Clean removal of silicon (IV) and vanadium (V) from high concentration chromium (VI) solutions in the chromate production processes

How to effectively and environmentally purify chromate solutions containing impurities such as silicon and vanadium, and avoid the generation of Cr(VI)-containing residues are important issues to be solved urgently. Herein, a novel Cr2O3 center dot 2.7H2O adsorbent with stable three-dimensional nanoflower structure was fabricated using the hydrothermal method, which was successfully implemented in the removal of Si(IV) and V(V) from dichromate system. Batch adsorption experiments revealed that the saturated adsorption capacity of Si(IV) was 140.06 mg/g at pH 9 and 132.98 mg/g V(V) at pH 2. Furthermore, density functional theory (DFT) calculations revealed that V(V) anionic species exhibited high adsorption energies (-990.70 kJ/mol,-697.10 kJ/mol) and small adsorption distances from the beta-CrOOH(012) (approximate to 1.89 angstrom, 1.98 angstrom), verifying the selective adsorption of Cr2O3 center dot 2.7H2O on V(V) in Cr(VI)-Si(IV)-V(V) ternary systems.
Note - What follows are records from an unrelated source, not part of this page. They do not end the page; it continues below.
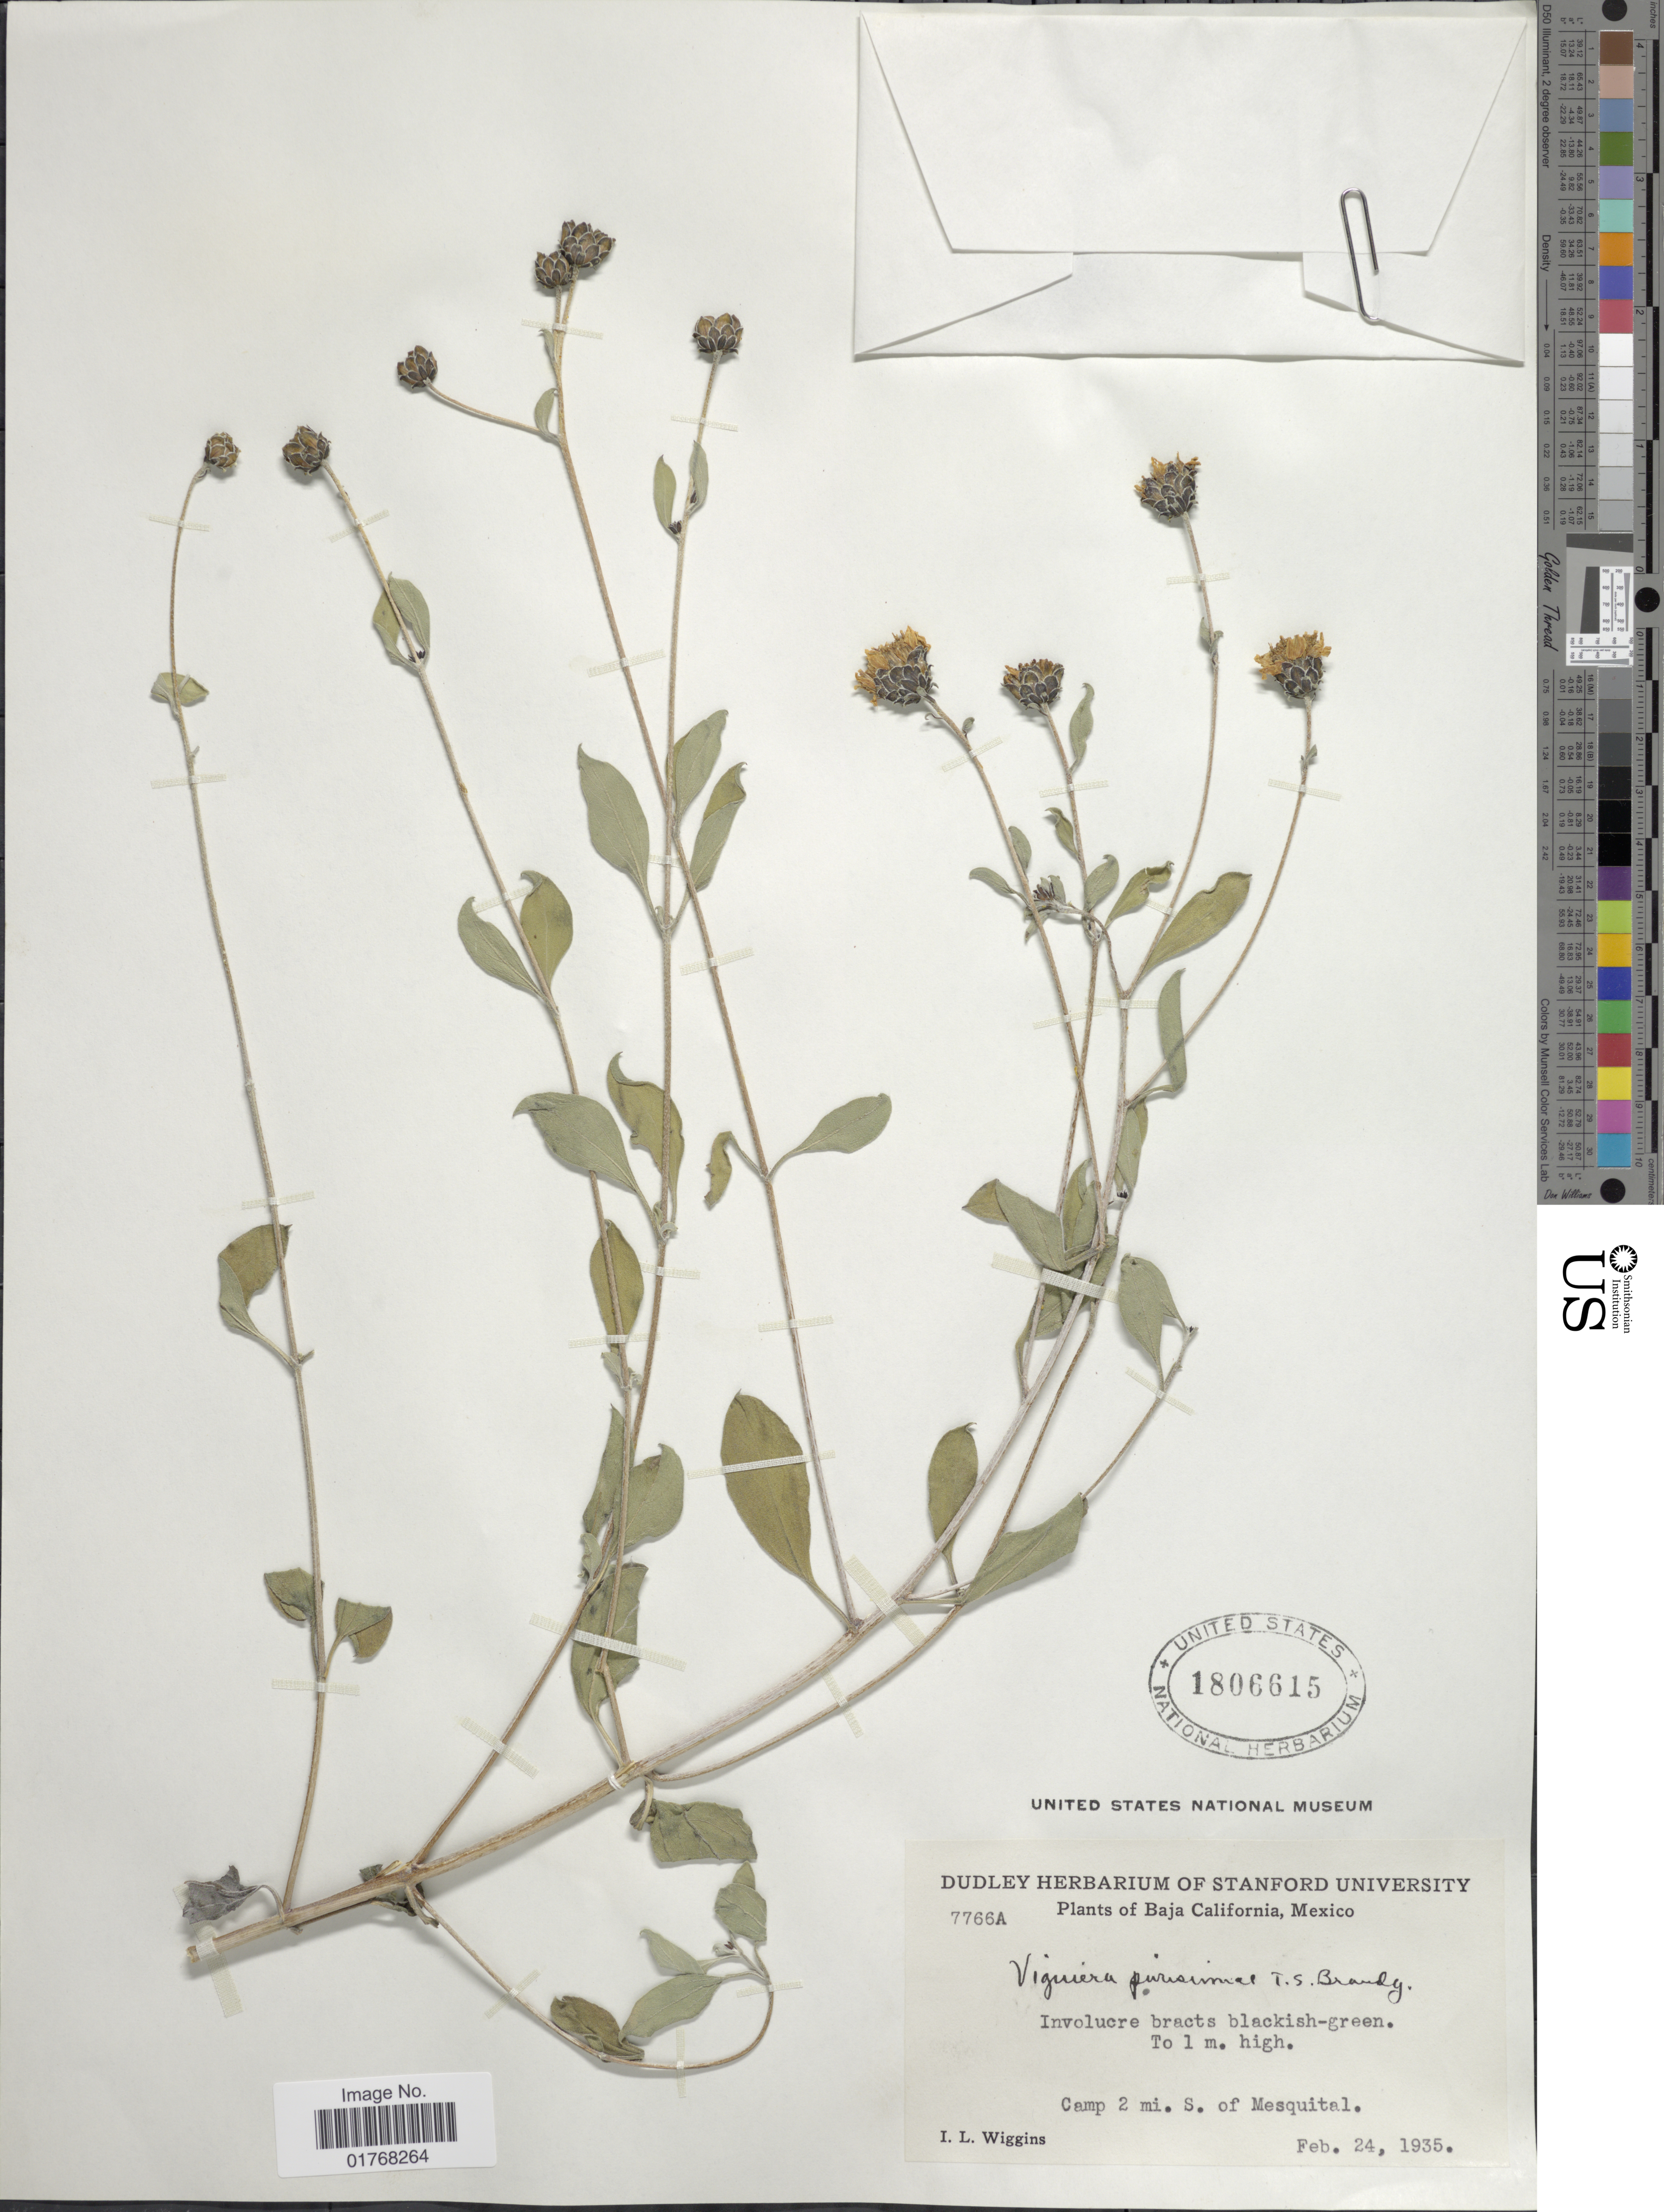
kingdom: Plantae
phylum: Tracheophyta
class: Magnoliopsida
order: Asterales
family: Asteraceae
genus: Viguiera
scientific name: Viguiera purisimae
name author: Brandegee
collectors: I. L. Wiggins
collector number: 7766A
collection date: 1935-02-24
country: Mexico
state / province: Baja California Sur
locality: Camp 2 mi. S of Mesquital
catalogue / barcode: US 1806615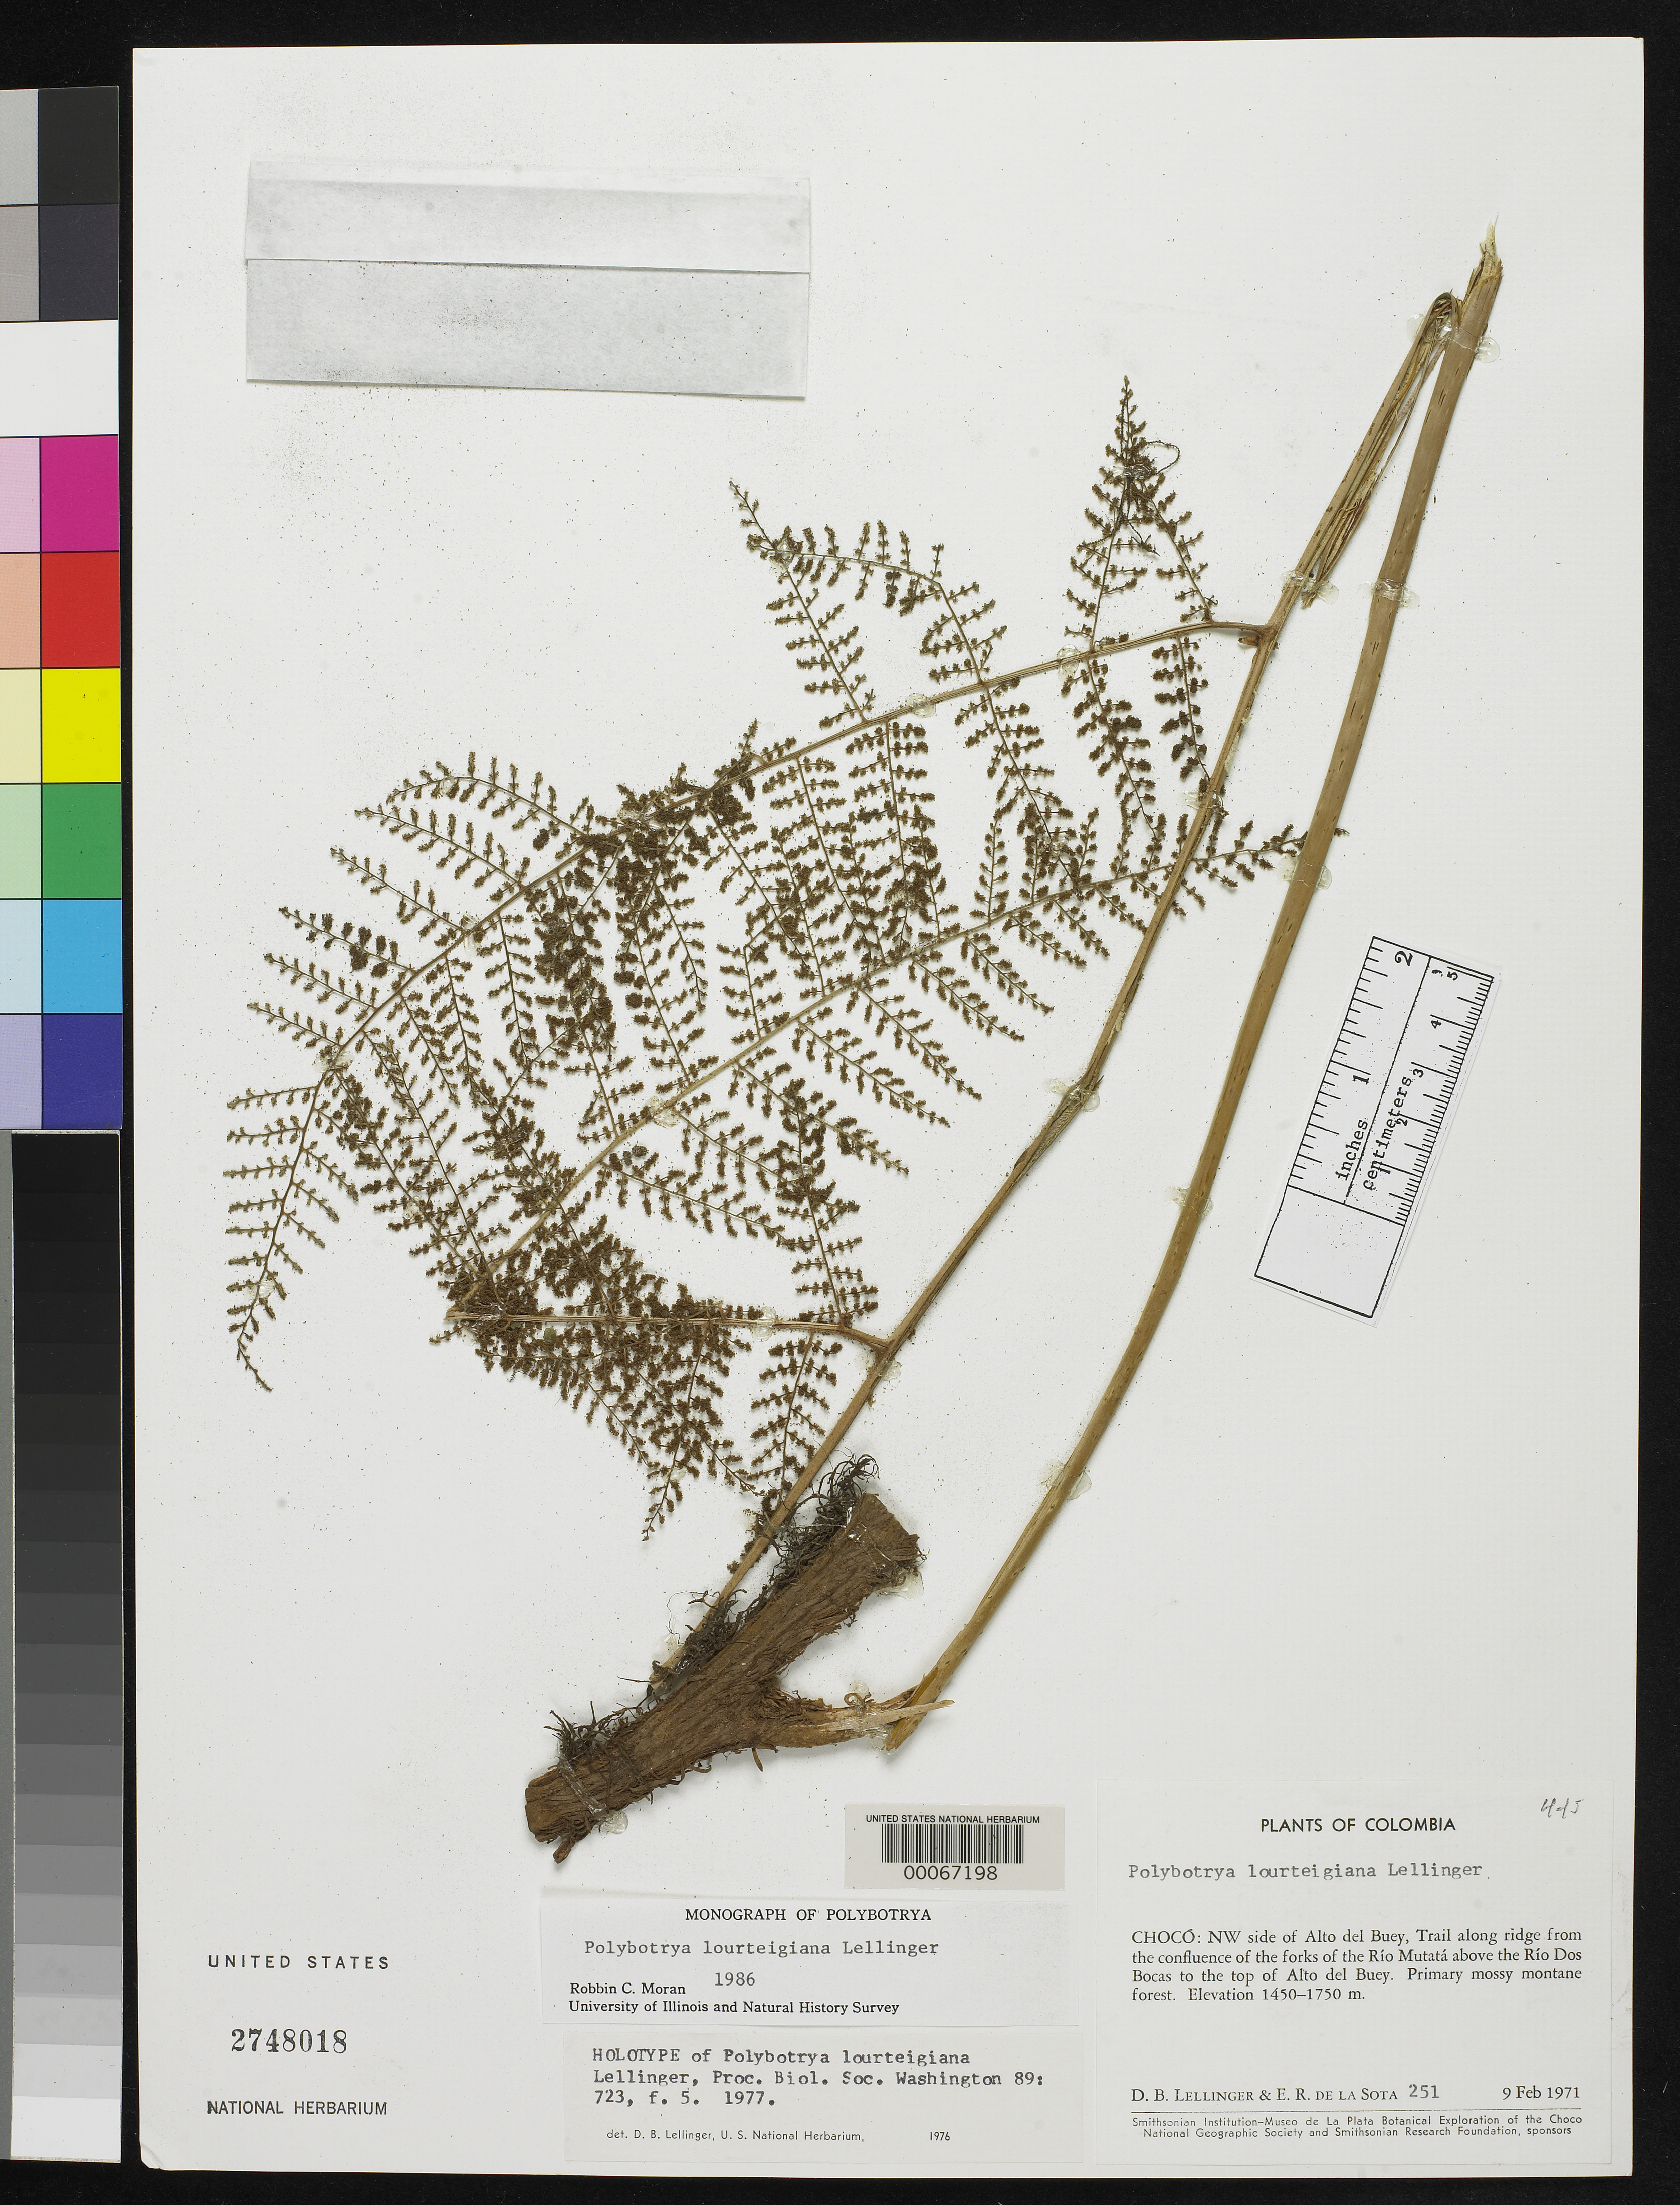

The integrated mechanisms of electrostatic interaction, coordination, polymerization and precipitation for the removal behaviors were proposed via FT-IR, XPS and DFT calculations. In the real Na2Cr2O7 complex solutions, the simultaneous removal rates of 88.48% Si (IV) and 80% V(V) were achieved, with optimal adsorption conditions at a pH of 8 and a temperature of 333 K. Furthermore, the desorbed Cr2O3 center dot 2.7H2O can be effectively converted into high-value nano Cr2O3, indicating the potential of this new green adsorbent. Therefore, this study not only imparts theoretical and practical insights into the purification of chromate solutions but also contributes to the advancement of cleaner chromium com-pound production by facilitating the high-value conversion of the adsorbent.